À mesure que l’UE introduit des obligations de déclaration pour des flux de déchets spécifiques (tels que les piles, les déchets électroniques, les déchets alimentaires et les déchets d’emballages) dans le cadre de diverses directives et réglementations sectorielles, davantage d’informations deviennent disponibles pour ces types de déchets. Toutefois, le règlement reste le seul dispositif officiel de déclaration des États membres à la Commission couvrant l’ensemble des types de déchets. Il s’agit d’un outil essentiel pour mesurer les flux de matières dans l’économie circulaire. Le règlement ne mesure pas suffisamment les flux allant de la collecte des déchets au traitement des déchets, en particulier, mais pas seulement, pour les flux transfrontières de déchets. Des améliorations des données dans ce domaine sont indispensables pour maintenir l’exhaustivité des informations relatives à l’économie circulaire et la pertinence des ensembles de données issus du règlement pour l’analyse des données.
En outre, la possibilité d’améliorer la cohérence des statistiques sur les déchets pourrait être explorée par recoupement avec les statistiques du commerce extérieur et de la balance des paiements. Une telle démarche ne devrait pas imposer de charge de déclaration supplémentaire aux États membres et permettrait d’identifier des domaines dans lesquels des améliorations méthodologiques pourraient être apportées concernant les flux internationaux de déchets, renforçant ainsi la qualité et la fiabilité globales des statistiques sur les déchets.

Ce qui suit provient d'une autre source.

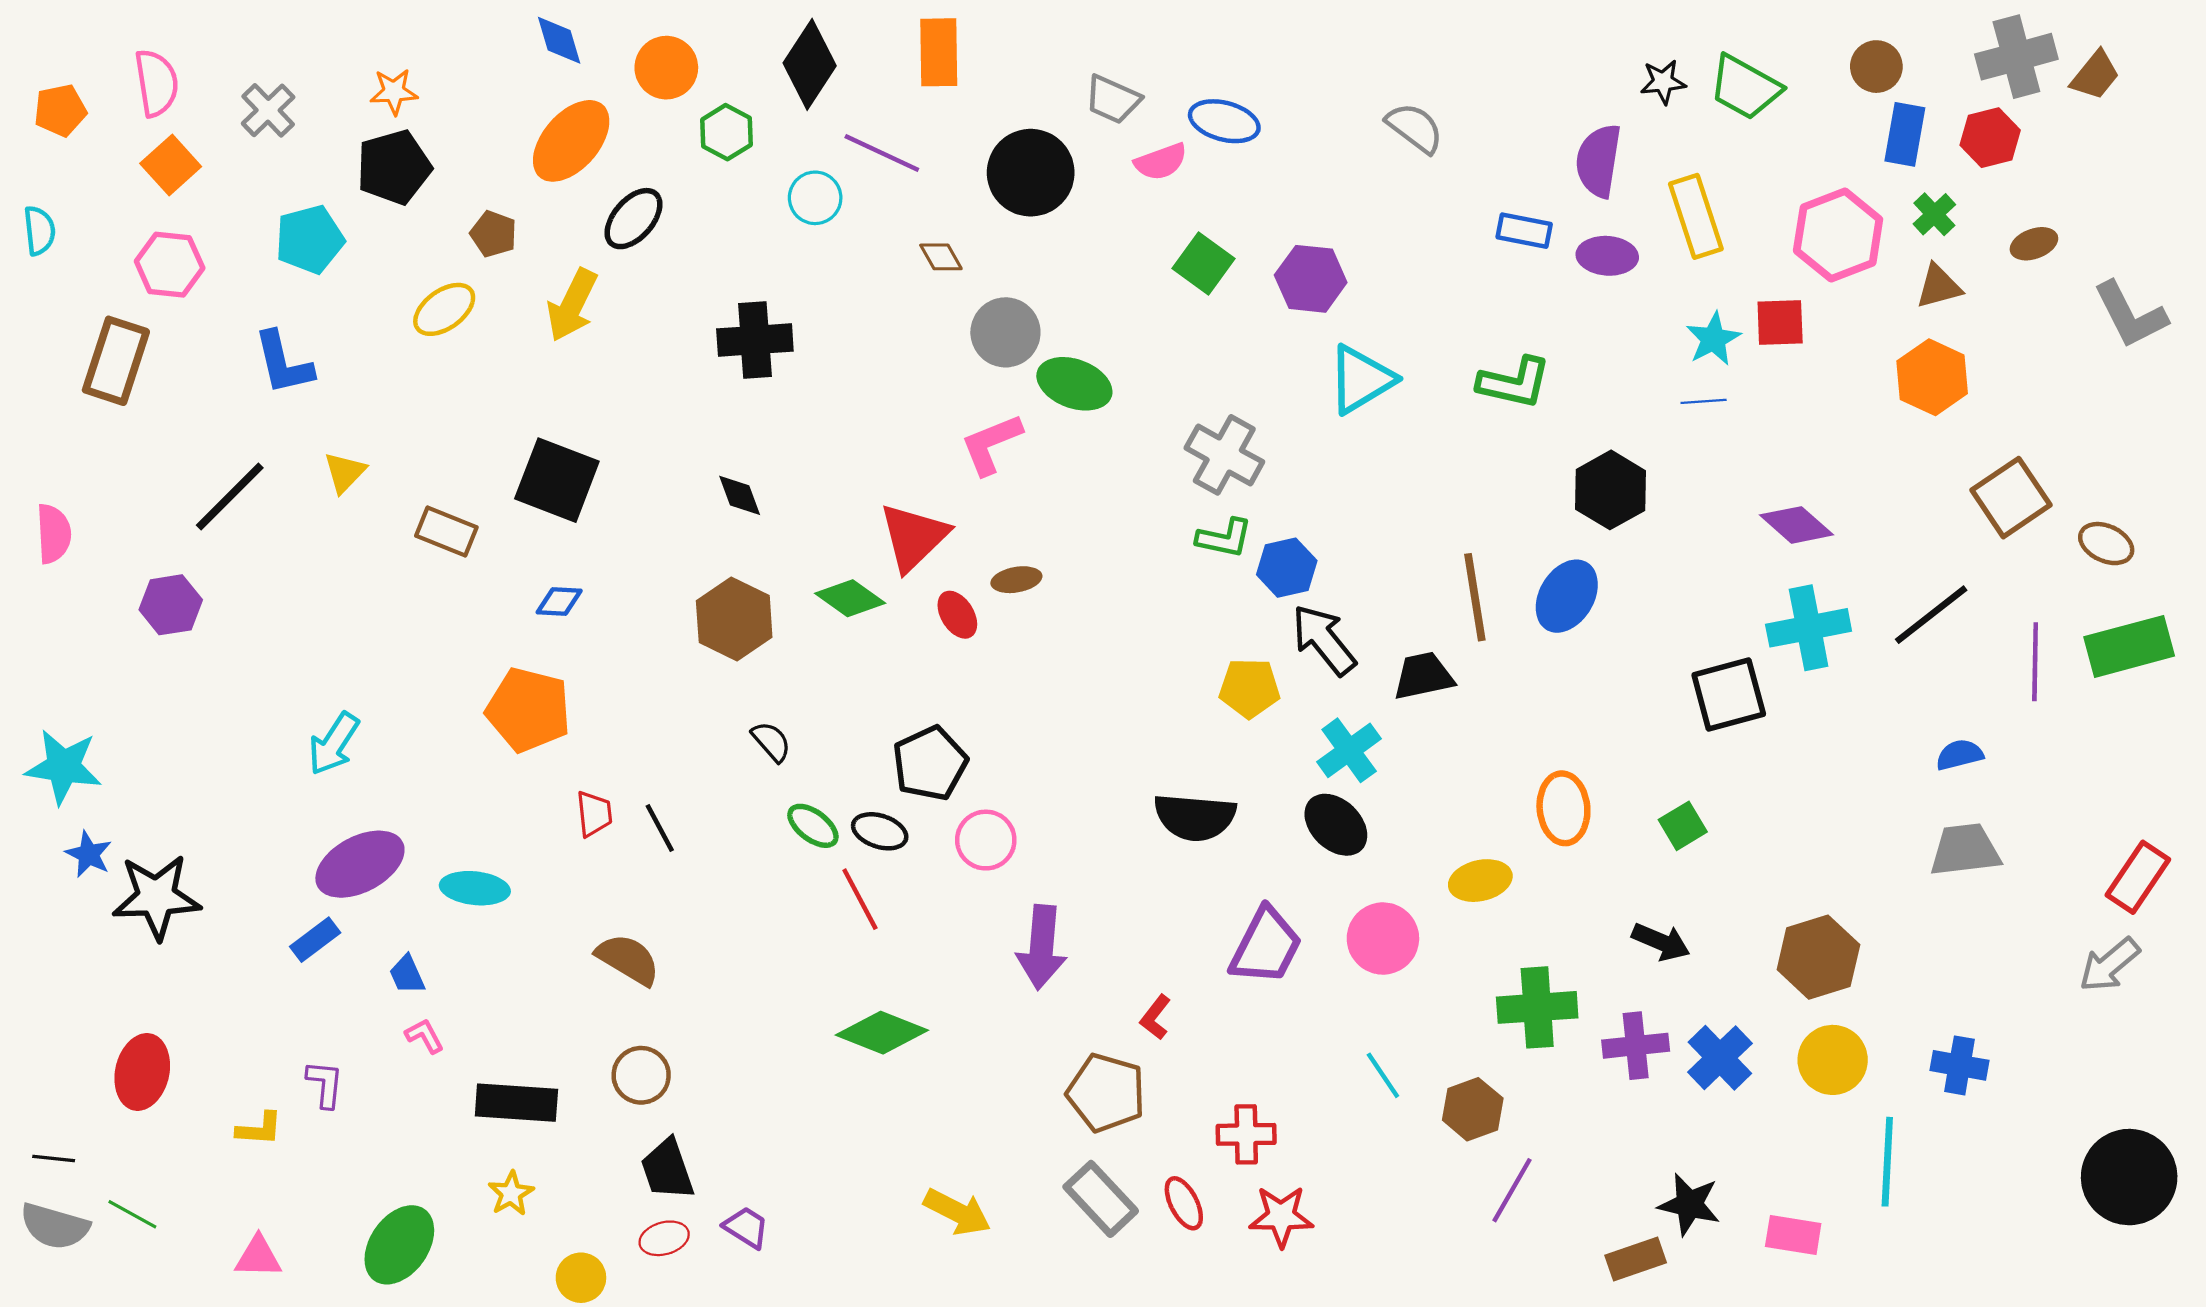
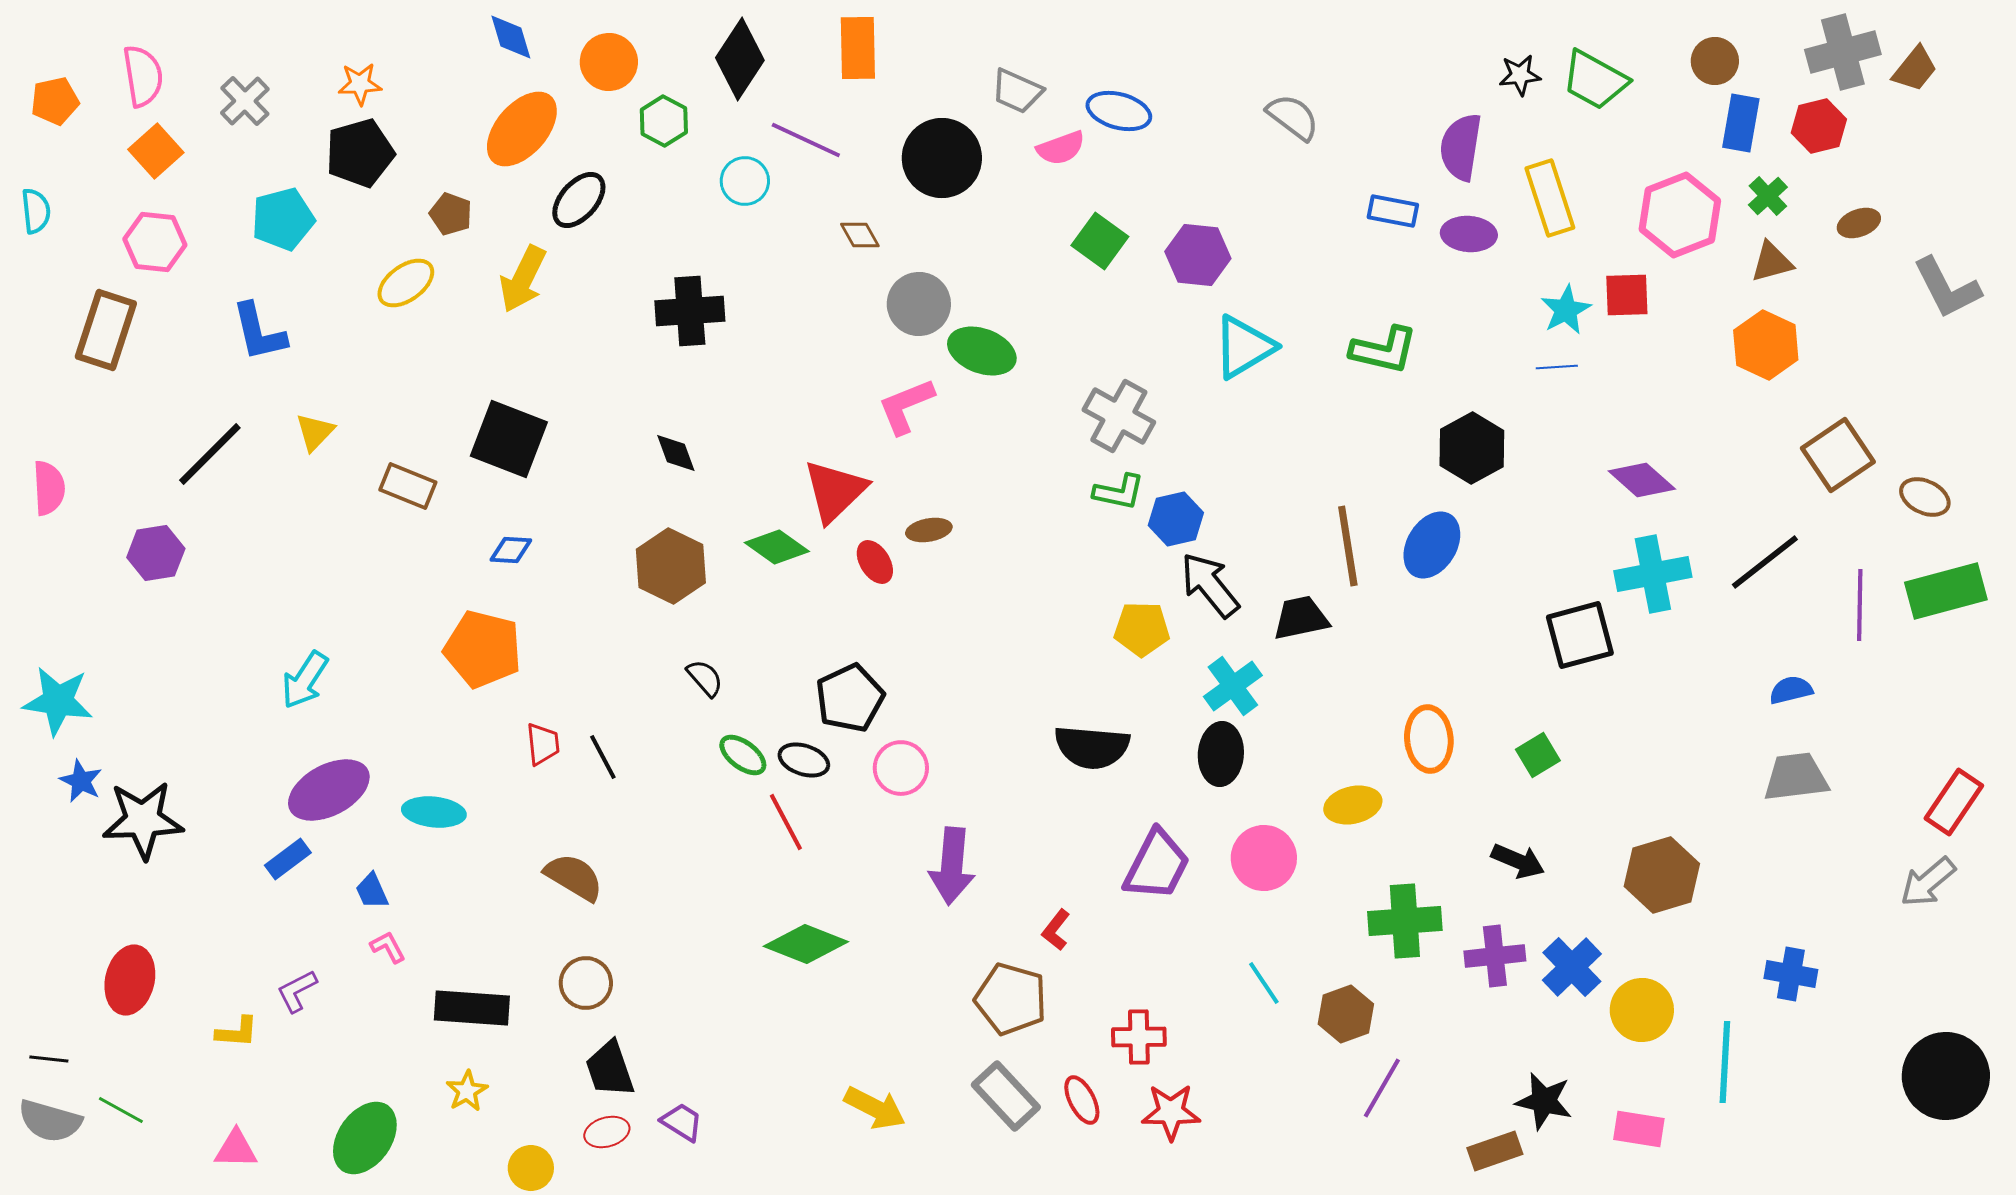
black ellipse: (1336, 825) -> (1221, 754), turned 50
yellow circle: (1833, 1060) -> (1642, 1010), moved
purple L-shape: (325, 1084) -> (297, 991), turned -123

Malgré les limites du règlement, les données transmises au titre du règlement restent la seule source d’une vue d’ensemble complète et globale de la gestion des déchets dans tous les secteurs économiques et ménages de l’UE. Elles fournissent une représentation unique et précise de l’évolution économique, y compris des tendances en matière de production et de traitement des déchets.